I have to say that I'm not a vegetarian or vegan. I rarely eat meat, but I eat it. I eat meat not very often basically because I do not particularly like it.

In addition, living in Italy, I have the opportunity to eat a very varied menu of vegetables, many different kind of cheese, cereals, legumes, pasta, etc... It is not necessary to eat meat because there are really so many good alternatives. I think also that, reducing the meat consumption, I'm living definitively in a healthy way.

But, I repeat, I eat meat.

I have to say that, with regards to food in general and meat in particular, I have been influenced also by the approach our Roman Ancestors had in the past about these issues. According to Roman Traditional Spirituality eating meat had to pass through a rite: usually that of sacrifice or hunting. In short, eating meat was not a mechanical act, as it is today for many people in modern (supposed) advanced society. 

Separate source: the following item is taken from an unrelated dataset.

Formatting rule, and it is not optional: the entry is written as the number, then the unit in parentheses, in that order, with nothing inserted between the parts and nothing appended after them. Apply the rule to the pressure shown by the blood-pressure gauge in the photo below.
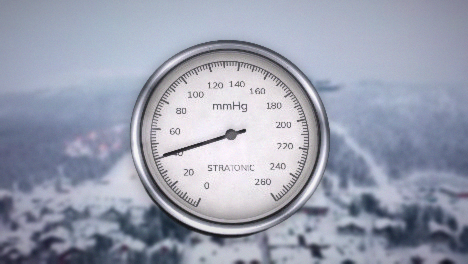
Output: 40 (mmHg)
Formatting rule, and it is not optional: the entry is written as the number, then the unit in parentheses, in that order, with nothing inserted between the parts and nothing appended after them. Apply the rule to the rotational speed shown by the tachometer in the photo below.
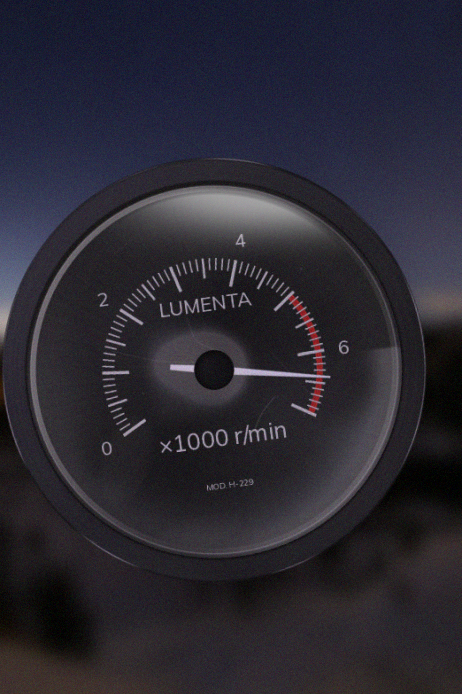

It is quite evident that nowadays we cannot eat meat after performing a sacrifice: it is not practically possibile. Many of us are also not so used to attend (not to say "make") the killing of an animal. When I was a boy (many years ago...) living in the countryside, the slaughter of an animal was a rather common event: if one wants to eat meat, he had to kill an animal. I still remember those experiences with a strange feeling of discomfort. 

Now we can easily eat meat just going for example to a supermarket where pieces of animals are presented in a way in which nobody can recognize the identity of the animal as a (ex) living being. One can eat kilos of meat being completely unaware about what really existed "before".

I repeat: we cannot do sacrifices or particular rites for eating meat. But we can re-gain awareness of the sacrality of food in general and of meat in particular as gifts. When eating meat it should be important not to forget that we are receiving the gift of the life of an animal.  

One can eat meat without exaggerating, always on the base of on the criteria of simplicity and frugality. The Traditional Roman Spirituality is placed in an intermediate position between being exclusively vegetarian (such as the Pythagoreans) or totally carnivores (as was the case for some groups linked to Dionysus-Bacchus who also ate raw meat).

It is also necessary to remove the image of the Romans habits when eating with their degenerate and corrupted inclination to extravagant and exaggerated foods, as for example described in the Petronius' Satyricon. This is rather the image of the lifestyle of the freedmen (as clearly emerge even in the Satyricon itself): they had no traditional spiritual knowledge.

The traditional approach to food, including meat consumption, has always been inspired by simplicity and frugality. I am still basing myself on these principles: I inspire my everyday life to these principles even with regards to food. I consider these small acts as a positive contribution to really and correctly Colere Deos / Deas .

By the way, it might be interesting to read " De esu carnium ", " Bruta animalia ratione uti " and " De sollertia animalium " (works easily available in the bookshops) by Plutarch. In them I have found many reflections not only on eating meat, but also on the respect should be paid to these "traveling companions".